Although this behavior can fluctuate during the stream, at the end it is expected that larger mini-batches have a slightly smaller runtime and slightly worse accuracy.
It becomes slightly faster due to the reuse of data structures in the higher memory hierarchy.
Predictions are slightly worse due to the larger number of instances predicted with the “outdated” model.
Especially in the case of concept drifts, which suffer from the delay in detection and reset of the classifier.
[13]:
ob_adwin_mb50 = OnlineAdwinBagging(
schema=cover.get_schema(), ensemble_size=30, minibatch_size=50, number_of_jobs=5
)
ob_adwin_mb100 = OnlineAdwinBagging(
schema=cover.get_schema(), ensemble_size=30, minibatch_size=100, number_of_jobs=5
)
ob_adwin_mb500 = OnlineAdwinBagging(
schema=cover.get_schema(), ensemble_size=30, minibatch_size=500, number_of_jobs=5
)
results_ob_adwin_mb50 = prequential_evaluation(
stream=cover,
learner=ob_adwin_mb50,
window_size=window_size,
max_instances=max_instances,
)
results_ob_adwin_mb100 = prequential_evaluation(
stream=cover,
learner=ob_adwin_mb100,
window_size=window_size,
max_instances=max_instances,
)
results_ob_adwin_mb500 = prequential_evaluation(
stream=cover,
learner=ob_adwin_mb500,
window_size=window_size,
max_instances=max_instances,
)
results_ob_adwin_mb50.learner = "Mini-batch size 50"
results_ob_adwin_mb100.learner = "Mini-batch size 100"

- RECORD EXTRACTS:
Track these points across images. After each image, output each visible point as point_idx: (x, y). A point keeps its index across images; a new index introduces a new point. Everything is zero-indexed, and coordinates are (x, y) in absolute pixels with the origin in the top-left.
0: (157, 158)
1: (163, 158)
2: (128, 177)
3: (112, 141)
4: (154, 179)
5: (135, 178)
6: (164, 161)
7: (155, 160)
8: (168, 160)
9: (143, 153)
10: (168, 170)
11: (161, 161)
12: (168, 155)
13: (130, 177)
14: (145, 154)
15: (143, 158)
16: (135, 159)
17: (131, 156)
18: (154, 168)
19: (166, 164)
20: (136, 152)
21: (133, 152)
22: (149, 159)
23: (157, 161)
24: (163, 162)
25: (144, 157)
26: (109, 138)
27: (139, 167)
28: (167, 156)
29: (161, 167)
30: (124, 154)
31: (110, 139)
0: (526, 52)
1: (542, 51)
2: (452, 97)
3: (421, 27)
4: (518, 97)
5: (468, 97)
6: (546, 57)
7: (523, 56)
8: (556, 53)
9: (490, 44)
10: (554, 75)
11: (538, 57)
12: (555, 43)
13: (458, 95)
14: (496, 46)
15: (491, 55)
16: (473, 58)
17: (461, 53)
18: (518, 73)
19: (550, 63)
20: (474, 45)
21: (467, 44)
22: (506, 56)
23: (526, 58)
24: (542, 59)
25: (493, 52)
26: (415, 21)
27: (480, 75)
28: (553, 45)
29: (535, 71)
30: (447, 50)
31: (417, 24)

==

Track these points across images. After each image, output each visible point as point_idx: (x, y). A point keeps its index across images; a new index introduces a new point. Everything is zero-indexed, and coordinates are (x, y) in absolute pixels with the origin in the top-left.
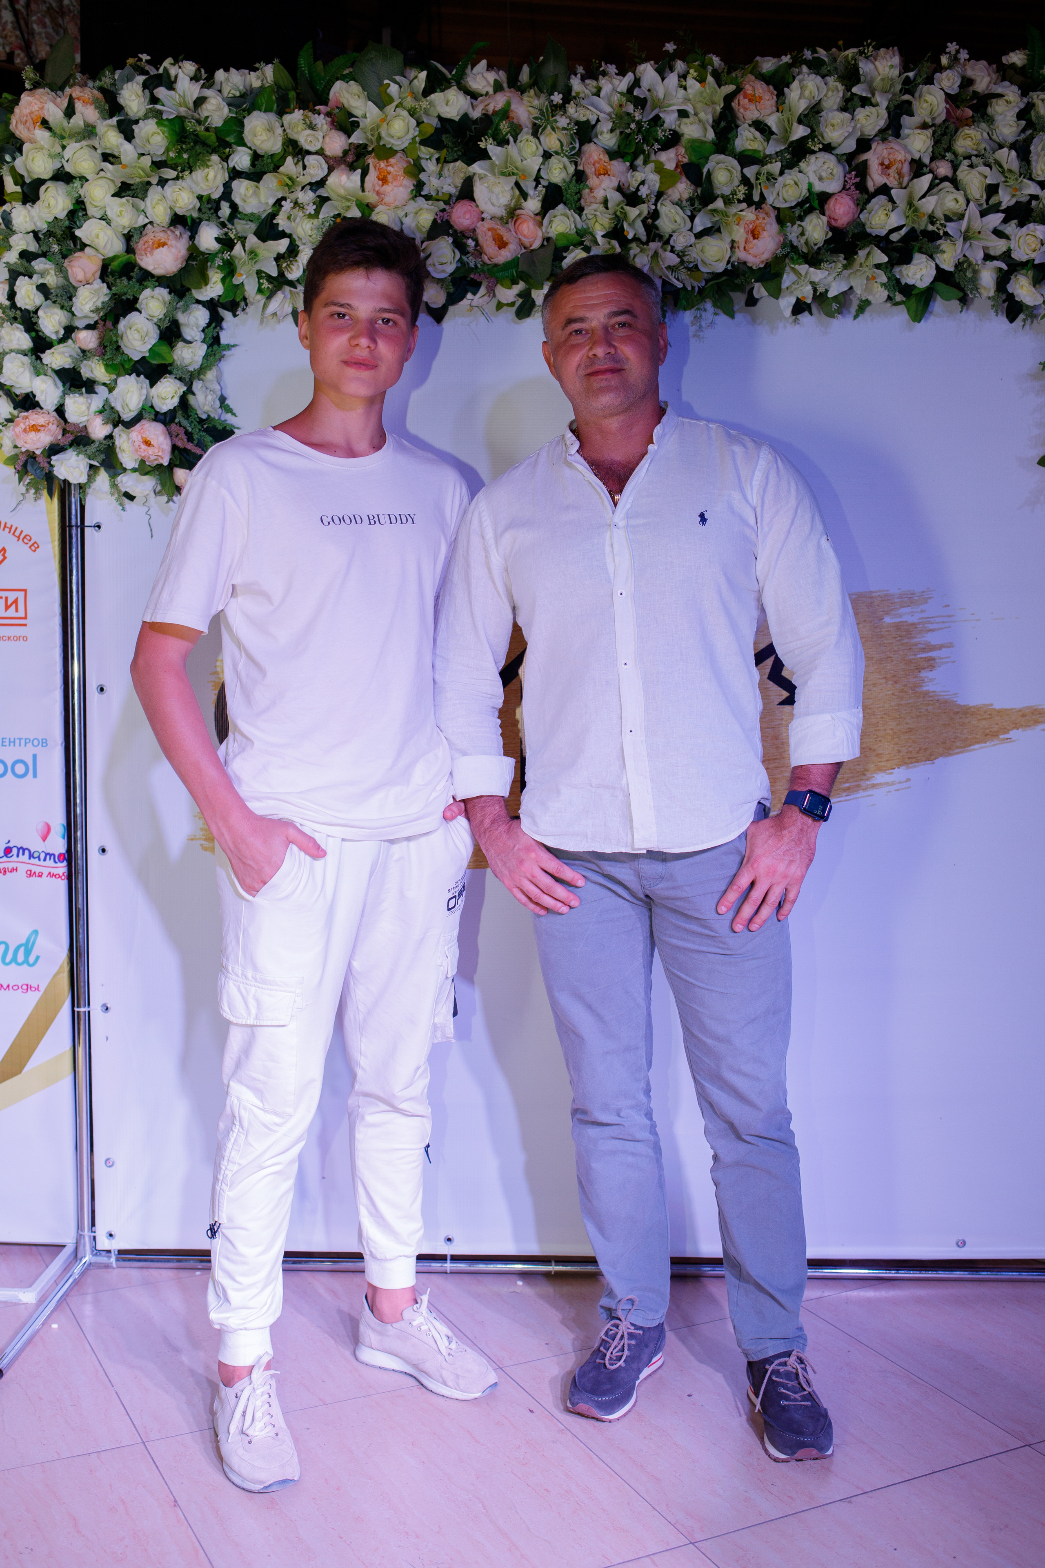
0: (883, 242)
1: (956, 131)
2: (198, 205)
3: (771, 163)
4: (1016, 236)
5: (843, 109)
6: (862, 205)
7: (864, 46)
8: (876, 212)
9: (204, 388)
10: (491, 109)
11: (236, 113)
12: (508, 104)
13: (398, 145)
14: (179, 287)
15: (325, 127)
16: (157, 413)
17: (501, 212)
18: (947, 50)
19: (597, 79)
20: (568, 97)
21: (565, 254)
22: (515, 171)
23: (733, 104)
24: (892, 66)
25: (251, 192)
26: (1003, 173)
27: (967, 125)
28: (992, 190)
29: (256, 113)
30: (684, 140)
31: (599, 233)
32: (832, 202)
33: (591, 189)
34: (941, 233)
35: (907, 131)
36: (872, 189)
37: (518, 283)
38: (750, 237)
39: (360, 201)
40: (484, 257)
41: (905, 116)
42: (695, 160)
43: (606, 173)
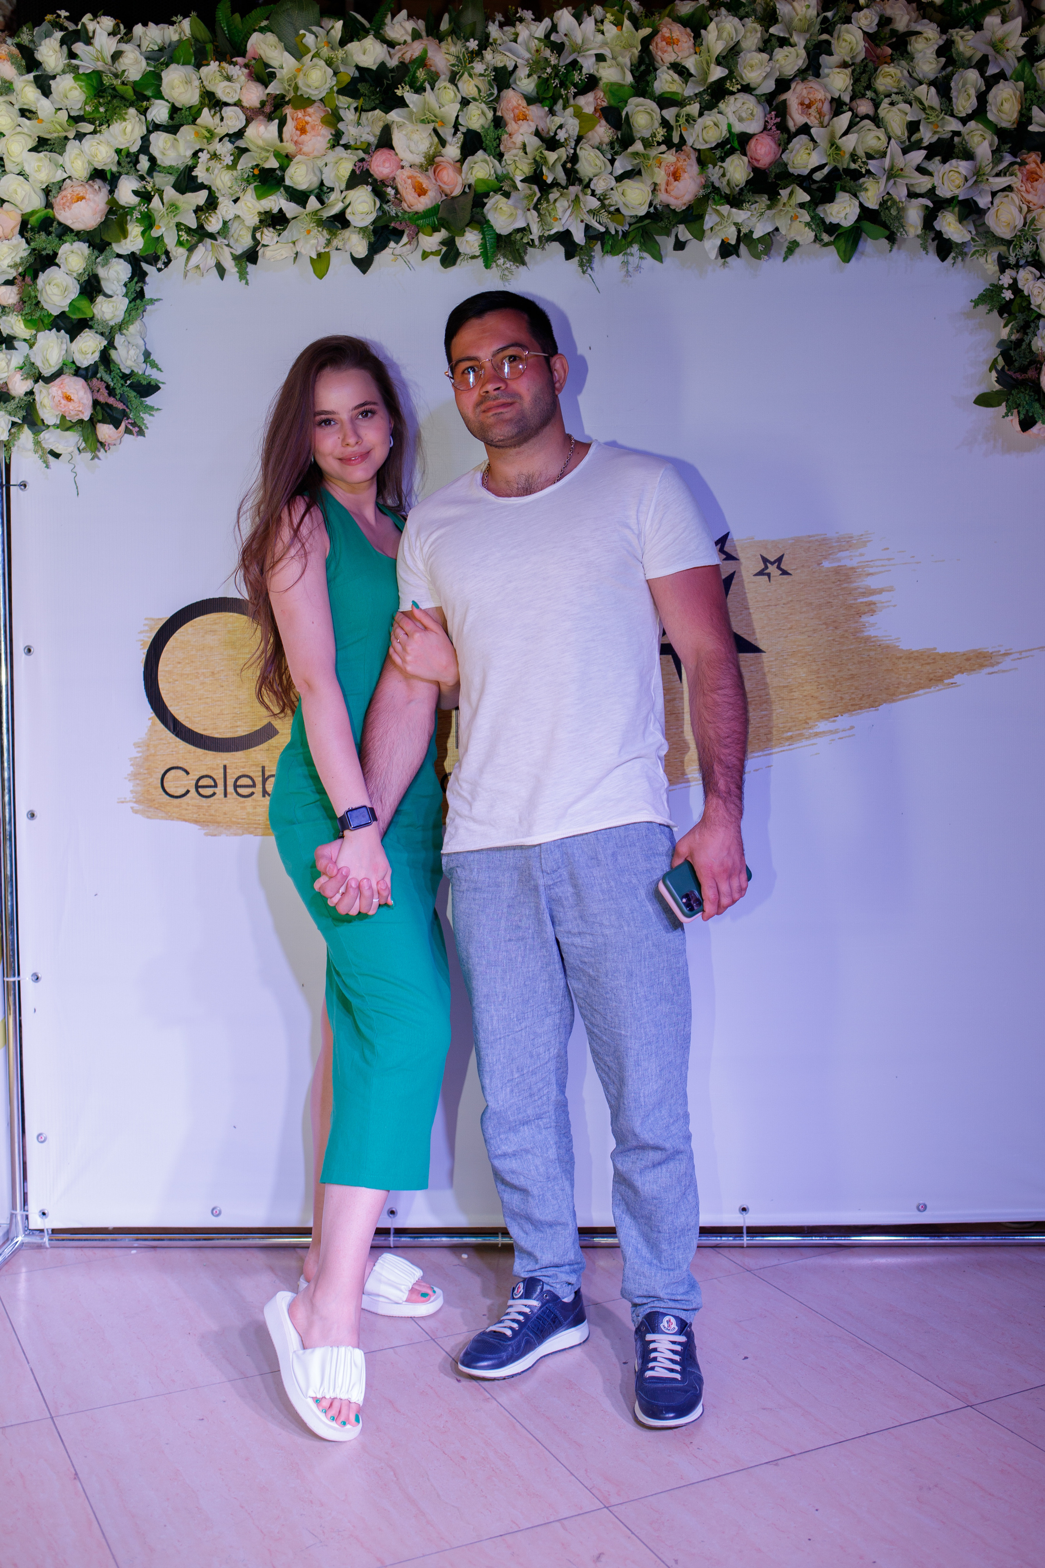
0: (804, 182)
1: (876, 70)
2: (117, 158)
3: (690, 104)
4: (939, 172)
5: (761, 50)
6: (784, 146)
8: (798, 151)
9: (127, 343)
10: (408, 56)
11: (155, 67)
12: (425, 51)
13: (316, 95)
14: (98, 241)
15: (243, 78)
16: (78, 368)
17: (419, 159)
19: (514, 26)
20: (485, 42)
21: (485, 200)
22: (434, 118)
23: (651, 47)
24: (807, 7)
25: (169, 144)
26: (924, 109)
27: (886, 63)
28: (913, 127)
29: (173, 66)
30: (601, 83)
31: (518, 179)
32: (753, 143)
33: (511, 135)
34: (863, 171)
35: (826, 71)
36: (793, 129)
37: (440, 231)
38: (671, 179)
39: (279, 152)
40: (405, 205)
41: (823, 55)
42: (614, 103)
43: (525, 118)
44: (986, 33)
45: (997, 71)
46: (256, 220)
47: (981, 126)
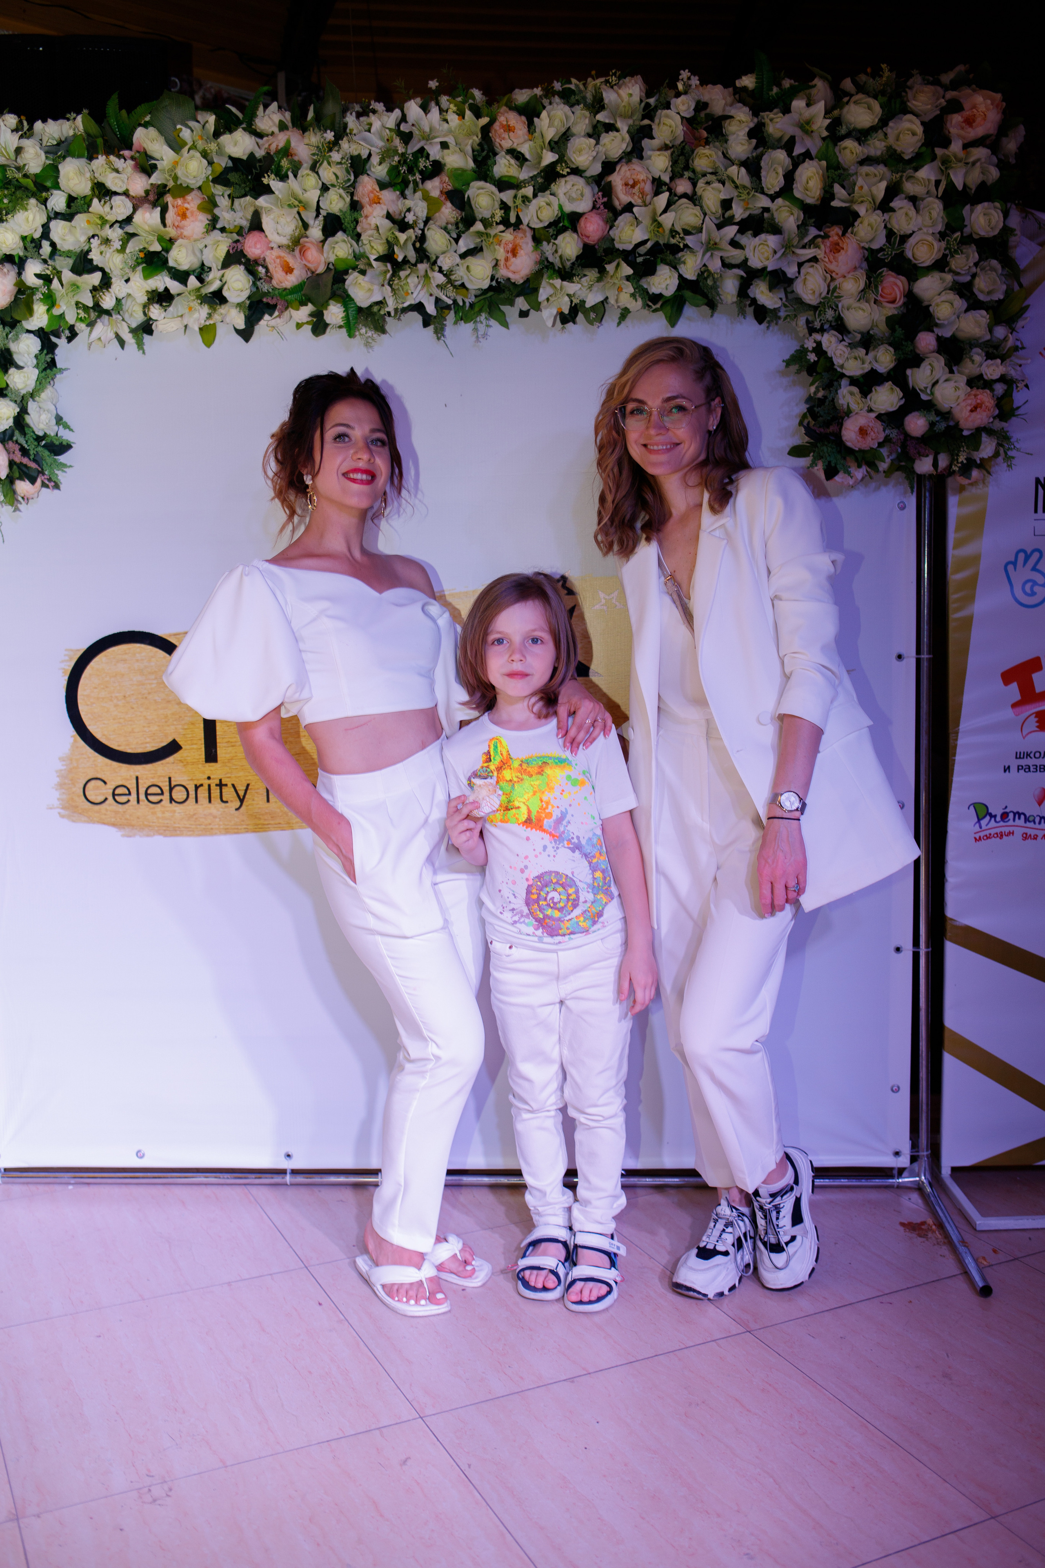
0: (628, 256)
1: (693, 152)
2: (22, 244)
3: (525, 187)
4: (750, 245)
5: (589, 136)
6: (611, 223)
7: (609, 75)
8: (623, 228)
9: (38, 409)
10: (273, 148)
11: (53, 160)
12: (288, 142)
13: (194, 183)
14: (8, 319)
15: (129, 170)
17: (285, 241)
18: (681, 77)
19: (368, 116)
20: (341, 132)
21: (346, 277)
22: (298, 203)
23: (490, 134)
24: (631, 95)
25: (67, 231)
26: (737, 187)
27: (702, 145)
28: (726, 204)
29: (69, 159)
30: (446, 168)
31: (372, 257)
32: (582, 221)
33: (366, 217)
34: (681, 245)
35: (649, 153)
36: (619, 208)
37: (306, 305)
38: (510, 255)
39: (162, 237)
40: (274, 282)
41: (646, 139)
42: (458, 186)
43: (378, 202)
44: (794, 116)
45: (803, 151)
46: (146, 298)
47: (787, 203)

- APPLY WHAT YOU READ:
a. Reproduce the portion of the passage on mini-batch sizes starting at "Although this behavior" and ending at "of the classifier.".
b. According to the passage on mini-batch sizes, what makes larger mini-batches slightly faster?
c. Extend the passage on mini-batch sizes, beginning right after its final line.

- ANSWERS TO THE EXERCISES:
a.
Although this behavior can fluctuate during the stream, at the end it is expected that larger mini-batches have a slightly smaller runtime and slightly worse accuracy.
It becomes slightly faster due to the reuse of data structures in the higher memory hierarchy.
Predictions are slightly worse due to the larger number of instances predicted with the “outdated” model.
Especially in the case of concept drifts, which suffer from the delay in detection and reset of the classifier.

b. The reuse of data structures in the higher memory hierarchy.

c.
results_ob_adwin_mb500.learner = "Mini-batch size 500"
[14]:
print(
f"Accuracy {results_ob_adwin_mb50['experiment_id']}: {results_ob_adwin_mb50['cumulative'].accuracy()}"
)
print(f"wallclock = {results_ob_adwin_mb50['wallclock']} seconds\n")
print(
f"Accuracy {results_ob_adwin_mb100['experiment_id']}: {results_ob_adwin_mb100['cumulative'].accuracy()}"
)
print(f"wallclock = {results_ob_adwin_mb100['wallclock']} seconds\n")
print(
f"Accuracy {results_ob_adwin_mb500['experiment_id']}: {results_ob_adwin_mb500['cumulative'].accuracy()}"
)
print(f"wallclock = {results_ob_adwin_mb500['wallclock']} seconds\n")
plot_windowed_results(
results_ob_adwin_mb50,
results_ob_adwin_mb100,
results_ob_adwin_mb500,
metric="accuracy",
)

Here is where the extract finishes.